Zindanlar ve gözaltı merkezleri, Filistin’in direnişçi kişiliğini hedef alan birer üs olarak kullanılıyor. İşkencecilerin yanı sıra uzmanlar, doktorlar, psikologlar da bu organizasyonun bir parçasıdırlar. Bu üsler, Filistinli tutsaklar şahsında –Naziler’in yöntemleri de kullanılarak- insanlığa karşı ağır suçların işlendiği yerlerdir.

Siyonist rejimde 3. İntifada korkusu…

İsrail devleti, Filistin halkına karşı izlediği ırkçı-faşist icraatları aralıksız sürdüren bir organizasyondur. Filistinliler’in topraklarını gasp etmek, evlerini yıkmak, keyfi bir şekilde tutuklamak, çocukları, gençleri katletmek vb. Ancak siyonizmin varlık gerekçesi sayılan bu icraatların büyük bir öfke birikimine yol açtığını en iyi bilenler, İsrail devletinin şefleridir. On yıllara yayılan silahlı direniş, patlak veren birinci ve ikinci intifadalar, öfke patlamalarının dışavurumlarıdır. Siyonist rejimin en büyük açmazlarından biri, bastırılamayan direniş geleneğinin karşısındaki aczidir.
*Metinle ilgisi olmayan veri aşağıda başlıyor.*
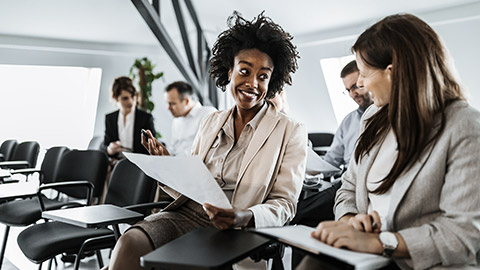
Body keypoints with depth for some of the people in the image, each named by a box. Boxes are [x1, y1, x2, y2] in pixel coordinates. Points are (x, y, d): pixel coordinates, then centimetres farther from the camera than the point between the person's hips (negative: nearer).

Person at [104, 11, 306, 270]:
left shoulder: (291, 132, 1)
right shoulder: (210, 122, 14)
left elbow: (284, 204, -3)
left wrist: (245, 217, -23)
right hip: (187, 215, 4)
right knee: (130, 242, -27)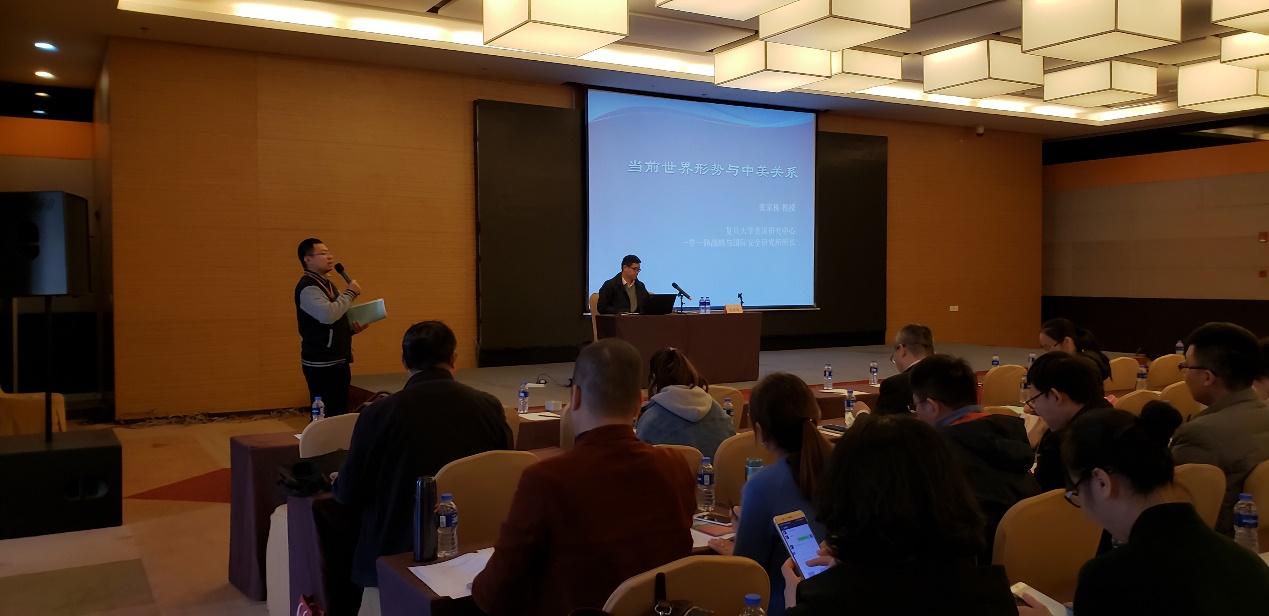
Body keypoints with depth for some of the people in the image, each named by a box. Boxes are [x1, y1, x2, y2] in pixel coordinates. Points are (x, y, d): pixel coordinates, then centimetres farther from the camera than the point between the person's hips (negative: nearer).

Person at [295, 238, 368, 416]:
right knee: (327, 417, -8)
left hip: (338, 361, 10)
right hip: (322, 364, -9)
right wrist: (350, 293, -17)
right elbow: (328, 315, -30)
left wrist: (352, 327, 5)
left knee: (339, 414, 12)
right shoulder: (307, 287, -14)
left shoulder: (327, 284, 17)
Filistin halkı varlığını sürdürme ve bağımsız devletini kurma umudunu diri tutmak için hayatın her alanında sürekli bir direniş halindedir. Bununla birlikte intifadalar, direnişin bir üst boyuta sıçramasına tekabül ediyor. Bundan dolayı son haftalarda Filistin sokaklarına taşan öfke, 3. İntifada tartışmalarını da gündeme getirdi.
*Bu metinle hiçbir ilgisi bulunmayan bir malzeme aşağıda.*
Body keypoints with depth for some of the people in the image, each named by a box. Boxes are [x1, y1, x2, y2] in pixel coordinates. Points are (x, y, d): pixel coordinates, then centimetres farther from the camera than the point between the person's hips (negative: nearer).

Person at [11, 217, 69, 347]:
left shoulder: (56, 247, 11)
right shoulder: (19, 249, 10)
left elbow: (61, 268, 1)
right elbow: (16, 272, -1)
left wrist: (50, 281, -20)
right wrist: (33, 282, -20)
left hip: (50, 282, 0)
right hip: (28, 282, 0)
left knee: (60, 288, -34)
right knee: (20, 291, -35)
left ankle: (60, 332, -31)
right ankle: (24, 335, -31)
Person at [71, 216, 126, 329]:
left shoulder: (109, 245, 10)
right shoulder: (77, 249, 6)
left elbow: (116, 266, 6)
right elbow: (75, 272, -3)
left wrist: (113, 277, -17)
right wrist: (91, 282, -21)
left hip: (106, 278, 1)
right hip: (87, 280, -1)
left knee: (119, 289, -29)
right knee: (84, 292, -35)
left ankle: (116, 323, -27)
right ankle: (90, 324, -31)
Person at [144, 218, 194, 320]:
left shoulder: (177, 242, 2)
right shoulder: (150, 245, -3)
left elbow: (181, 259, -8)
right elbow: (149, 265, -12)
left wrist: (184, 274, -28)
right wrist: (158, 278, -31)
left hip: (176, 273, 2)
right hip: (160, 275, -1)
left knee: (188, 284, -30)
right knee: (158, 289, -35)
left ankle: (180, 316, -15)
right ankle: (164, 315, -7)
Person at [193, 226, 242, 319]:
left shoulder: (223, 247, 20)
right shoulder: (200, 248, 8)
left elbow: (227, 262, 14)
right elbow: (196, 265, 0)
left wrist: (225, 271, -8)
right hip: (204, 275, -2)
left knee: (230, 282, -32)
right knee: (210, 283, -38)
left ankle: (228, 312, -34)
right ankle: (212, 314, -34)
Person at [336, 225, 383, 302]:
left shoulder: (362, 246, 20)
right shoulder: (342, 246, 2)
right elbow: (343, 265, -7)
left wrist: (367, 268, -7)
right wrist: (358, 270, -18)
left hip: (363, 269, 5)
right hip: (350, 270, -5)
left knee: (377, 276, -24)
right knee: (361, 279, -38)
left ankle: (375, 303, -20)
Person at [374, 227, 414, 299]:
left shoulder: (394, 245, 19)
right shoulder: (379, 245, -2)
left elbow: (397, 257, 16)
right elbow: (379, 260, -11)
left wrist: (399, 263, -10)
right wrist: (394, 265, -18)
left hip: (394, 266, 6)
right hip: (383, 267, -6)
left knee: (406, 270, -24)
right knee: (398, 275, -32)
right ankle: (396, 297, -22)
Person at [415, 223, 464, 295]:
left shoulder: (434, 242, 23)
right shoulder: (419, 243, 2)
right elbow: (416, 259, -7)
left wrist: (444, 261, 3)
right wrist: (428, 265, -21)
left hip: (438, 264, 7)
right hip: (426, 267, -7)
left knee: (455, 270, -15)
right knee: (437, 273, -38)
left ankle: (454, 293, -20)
Farklı araç ve yöntemlerle işgal/kuşatma altındaki Filistin halkının nabzını tutmaya çalışan siyonist rejimin akıl hocaları, İsrail devletinin şeflerini, 3. İntifada olasılığı konusunda uyarmaya başladılar. Çok sayıda Filistin kentinde sokaklara çıkan, çoğunluğu genç ve çocuklardan oluşan kitlelerin işgalci askerlere taş atması, İsrail askerlerinin ise gaz bombaları, plastik mermi (kimi zaman gerçek mermi) ile saldırması, bu eylemlerin ise her gün tekrarlanması, intifada görüntülerinin oluşmasını sağlıyor.

Olayları izleyen rejimin akıl hocaları ve İsrail medyasındaki bazı yorumcular, 3. İntifada tehlikesinin ciddi olduğu konusunda, siyonist şefleri döne döne uyarıyorlar. Tel Aviv’deki şefleri saran tedirginlik, zorbalıkta sınır tanımayan ırkçı-faşist rejimin, Filistin halkının direnme iradesi karşındaki aczinin yeni bir örneğinin oluşturuyor.   
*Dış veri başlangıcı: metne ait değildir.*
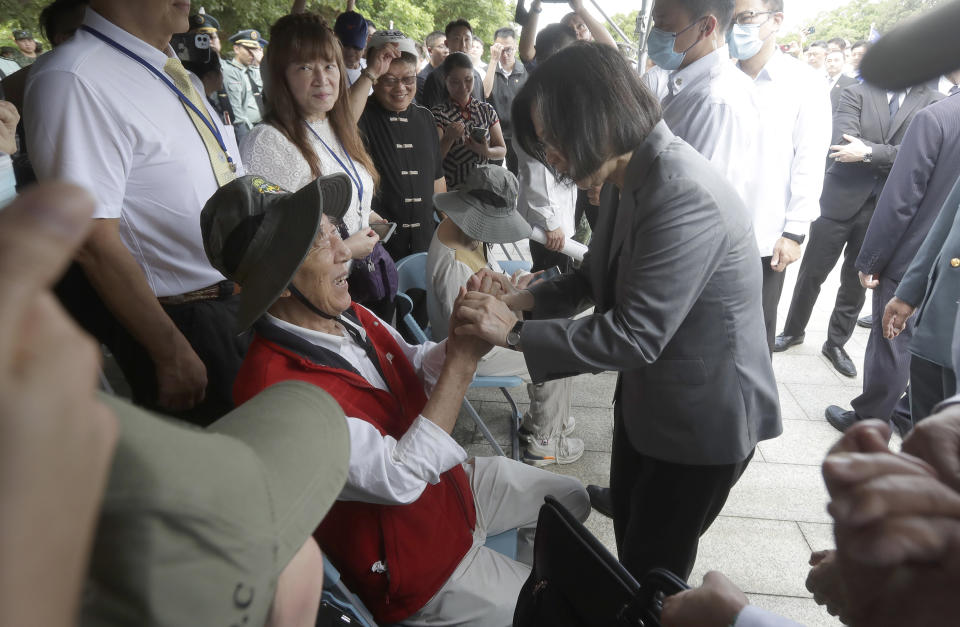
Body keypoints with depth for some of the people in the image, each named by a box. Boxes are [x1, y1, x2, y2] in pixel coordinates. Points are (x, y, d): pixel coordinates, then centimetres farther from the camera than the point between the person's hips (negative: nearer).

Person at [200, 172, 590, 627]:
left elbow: (418, 370, 3)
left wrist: (463, 337, -19)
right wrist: (462, 361, -30)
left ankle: (523, 584, 40)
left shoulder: (349, 316, -8)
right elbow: (401, 478, -32)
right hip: (421, 565, -7)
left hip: (454, 485, 8)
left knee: (571, 500, 21)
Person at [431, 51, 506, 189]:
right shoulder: (438, 114, -2)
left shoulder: (487, 110, 8)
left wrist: (486, 151, -12)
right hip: (451, 190, -4)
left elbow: (502, 150, 9)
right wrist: (448, 139, -24)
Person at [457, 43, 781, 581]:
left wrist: (515, 332, -26)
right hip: (649, 399, 9)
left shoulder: (683, 196, -31)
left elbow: (635, 336, -31)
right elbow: (600, 275, 9)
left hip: (704, 416, -8)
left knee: (653, 569, 13)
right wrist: (526, 298, -7)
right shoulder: (632, 177, -2)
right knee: (628, 542, 26)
Direnenlere gaz bombası, Abbas yönetimine “havuç”…

İsrail askerleri, gösterilere har zamanki gibi kudurganca saldırıyorlar. Ama aynı anda, siyonist şefler, Mahmut Abbas yönetimine, gösterileri durdurması için çağırı yapıyorlar. İsrail başbakanı Benyamin Netanyahu, siyonist zorbalığın neden olduğu öfkenin kontrolünü, Batı Şeria’daki Filistin Yönetimi’nin lideri Mahmud Abbas’a yıkmaya çalışıyor.

Filistin Yönetimi’nden böyle bir rol talep etmek, küstahlığın dik alasıdır. Abbas’la görüşmek için heyet gönderen İsrail başbakanı, “kitle hareketini durdurursan, İsrail, Ocak ayının vergi gelirlerinden size düşen payı öder.” Mesajı gönderdi. Bir ay önce zaten ödenmesi gereken vergi gelirlerini, Abbas’ın önüne “havuç” niyetine sunmaya kalkışan siyonist şefler hem Filistin Yönetimi’yle hem lideri Abbas’la adeta alay ediyorlar.

Ekonomik alanda yaşadığı ciddi sıkışıklığa rağmen, Filistin Yönetimi’nin hareketi durdurma girişiminde bulunması kolay değil. Zira siyonist rejim her alanda saldırmaya devam ederken, halka “akıllı oturun” diye vaaz vermek kolay değil. Deneyimlerle sabit olduğu üzere, gelişim sürecine giren kitle hareketi, önüne çıkan engelleri aşarak ilerler. Bu hareketin önüne dikilmek Mahmud Abbas’ın da yönetiminin de prestijini sarsmaktan başka bir işe yaramaz.  

Halkın öfkesi Hamas ve El Fetih’e de yönelebilir

Batı Şeria’daki yönetimi kontrol eden El Fetih ile Gazze Şeridi’nde etkin olan Hamas, Filistin’de yeni bir kitle hareketinin genişlemesini istemezler. Zaten İsrail kuşatması altında bulunan Filistin topraklarını parçalayan Hamas-El Fetih ikilisi, halkın sorunlarından çok kendi bölgelerini kontrol altında tutma derdindeler. Halktan gelen basınca rağmen, birleşme yönünde somut adım atmayan bu iki hareketin önderleri, iş nutuk atmaya geldiğinde, birlik için her şeyi yaptıklarını iddia ederler.

İsrail saldırıları devam ederken, Hamas-El Fetih ikilisinin birleşme konusunda sergiledikleri tutarsızlığın, halkın belli bir kesiminde bu hareketlere karşı güvensizlik oluşturduğunu, Filistinli gazeteciler dile getiriyor. Bu gözlemler, kitle hareketinin yeni bir intifada boyutuna sıçraması durumunda, iki hareketi de sarsan sonuçlar yaratabileceğine işaret ediyor. 

Hamas’la El Fetih birbirinden farklı hareketlerdir. Ancak bu hareketlerin ikisi de Filistin direnişinin gelişimi önünde engele dönüşmüş durumda. Siyasal İslamcı Hamas, bölgenin gerici devletlerine yaklaşırken, laik çizgide duran El Fetih ise, yıllardır çözüm umudunu Washington’a bağlamış durumdadır. Bu halleriyle ne Hamas ne El Fetih Filistin direnişini birleştiren bir önderlik vasfı taşıyor. Filistin halkının direnişinin zafere doğru yol alması ise, ancak Hamas-El Fetih ikilisini aşan, birleştirici bir devrimci önderlikle mümkün olabilir.

Hamas-El Fetih ikilisinin halen Filistin’deki en güçlü siyasal hareketler oldukları göz önüne alınırsa, devrimci bir hareketin öne çıkıp direnişçi güçleri tek çatı altında toplaması, elbette kolay değil. Ama intifada gibi tarihsel önemi olan kitlesel kalkışmalar, aşılması zor olan sorunların üstesinden gelmenin koşullarını da yaratır.